* Extracted records
BEGIN
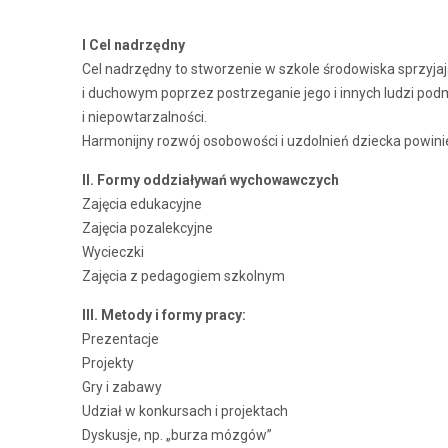
I Cel nadrzędny
Cel nadrzędny to stworzenie w szkole środowiska sprzy
i duchowym poprzez postrzeganie jego i innych ludzi pod
i niepowtarzalności.
Harmonijny rozwój osobowości i uzdolnień dziecka powinie
II. Formy oddziaływań wychowawczych
Zajęcia edukacyjne
Zajęcia pozalekcyjne
Wycieczki
Zajęcia z pedagogiem szkolnym
III. Metody i formy pracy:
Prezentacje
Projekty
Gry i zabawy
Udział w konkursach i projektach
Dyskusje, np. „burza mózgów”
END
* TASK BRIEF
Please give the data above again in exact form and omit every picture.

* EXERCISE SOLUTION
I Cel nadrzędny
Cel nadrzędny to stworzenie w szkole środowiska sprzy
i duchowym poprzez postrzeganie jego i innych ludzi pod
i niepowtarzalności.
Harmonijny rozwój osobowości i uzdolnień dziecka powinie
II. Formy oddziaływań wychowawczych
Zajęcia edukacyjne
Zajęcia pozalekcyjne
Wycieczki
Zajęcia z pedagogiem szkolnym
III. Metody i formy pracy:
Prezentacje
Projekty
Gry i zabawy
Udział w konkursach i projektach
Dyskusje, np. „burza mózgów”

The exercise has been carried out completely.